Une rentabilité nette de charges supérieure à 4 % est considérée comme satisfaisante en 2025 pour les grandes métropoles françaises. Dans les villes moyennes, visez 5 % à 6 % minimum pour compenser le risque de vacance locative plus élevé et la moindre liquidité du marché.
Comment calculer la rentabilité d'un bien locatif avec un crédit immobilier ?
Avec un crédit, intégrez les intérêts d'emprunt dans vos charges annuelles pour calculer la rentabilité nette. Pour le cash-flow, soustrayez la mensualité totale (capital + intérêts) du loyer perçu. L'effet de levier permet d'obtenir un TRI supérieur à la rentabilité pure même avec un rendement locatif modeste de 3 à 4 %.
Quelle différence entre rentabilité brute et nette en immobilier ?
La rentabilité brute divise le loyer annuel par le prix d'achat total, sans déduire les charges. La rentabilité nette soustrait taxe foncière, charges de copropriété, assurances, gestion et vacance locative. L'écart entre les deux est généralement de 1,5 à 3 points selon le bien et la localisation.
Le statut LMNP est-il vraiment plus avantageux fiscalement qu'une location nue ?

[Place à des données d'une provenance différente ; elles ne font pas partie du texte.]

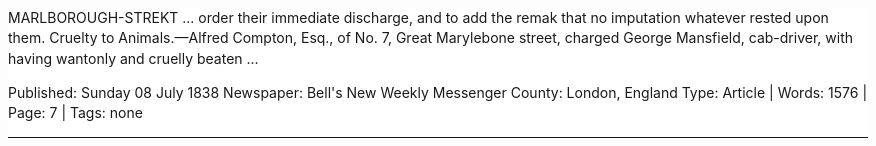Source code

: MARLBOROUGH-STREKT
... order their immediate discharge, and to add the remak that no imputation whatever rested upon them. Cruelty to Animals.—Alfred Compton, Esq., of No. 7, Great Marylebone street, charged George Mansfield, cab-driver, with having wantonly and cruelly beaten ...

Published: Sunday 08 July 1838 
Newspaper: Bell's New Weekly Messenger 
County: London, England 
Type: Article | Words: 1576 | Page: 7 | Tags: none


----------------------------------

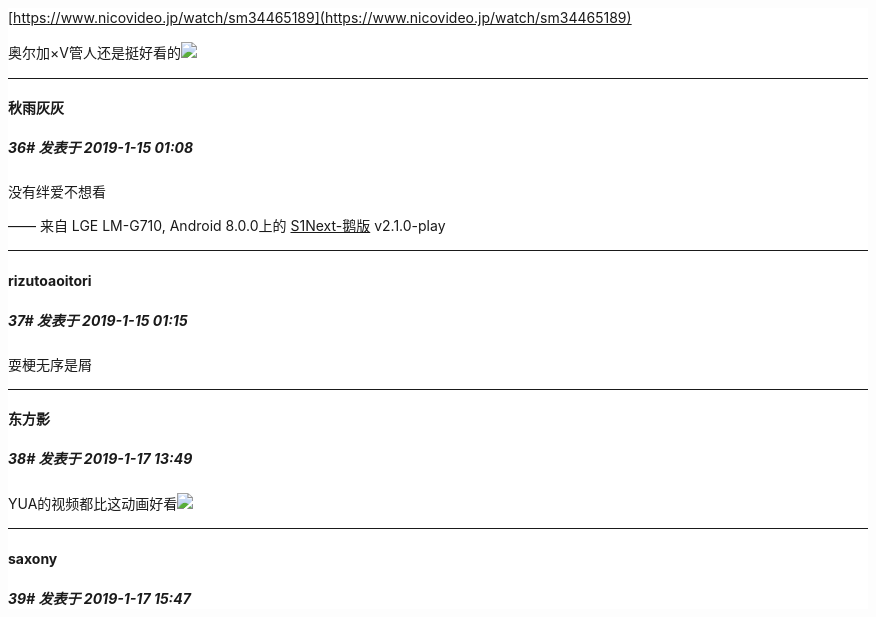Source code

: 

[https://www.nicovideo.jp/watch/sm34465189](https://www.nicovideo.jp/watch/sm34465189)

奥尔加×V管人还是挺好看的<img src="https://static.saraba1st.com/image/smiley/face2017/037.png" referrerpolicy="no-referrer">







-----

####  秋雨灰灰  
##### 36#       发表于 2019-1-15 01:08




没有绊爱不想看

—— 来自 LGE LM-G710, Android 8.0.0上的 [S1Next-鹅版](https://github.com/ykrank/S1-Next/releases) v2.1.0-play







-----

####  rizutoaoitori  
##### 37#       发表于 2019-1-15 01:15




耍梗无序是屑







-----

####  东方影  
##### 38#       发表于 2019-1-17 13:49




YUA的视频都比这动画好看<img src="https://static.saraba1st.com/image/smiley/face2017/068.png" referrerpolicy="no-referrer">







-----

####  saxony  
##### 39#       发表于 2019-1-17 15:47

Oui, dans la grande majorité des cas pour les contribuables imposés à 30 % ou plus. Le régime réel LMNP permet d'amortir le bien (2 à 3 % par an) et le mobilier, effaçant souvent toute imposition sur les revenus locatifs pendant 10 à 15 ans. La location nue au régime réel reste intéressante uniquement pour créer du déficit foncier imputable sur le revenu global, dans la limite de 10 700 €/an.
Peut-on encore autofinancer un investissement locatif avec les taux actuels de 2025 ?
L'autofinancement strict est difficile avec des taux à 3,60-3,90 % sur 20 ans en 2025 sans apport conséquent. Il reste atteignable avec 30 à 40 % d'apport, un bien acheté en dessous du marché, une exploitation en meublé ou colocation et une optimisation fiscale via le LMNP réel. Dans les grandes villes, un cash-flow légèrement négatif de 50 à 150 €/mois est souvent acceptable si la stratégie est patrimoniale.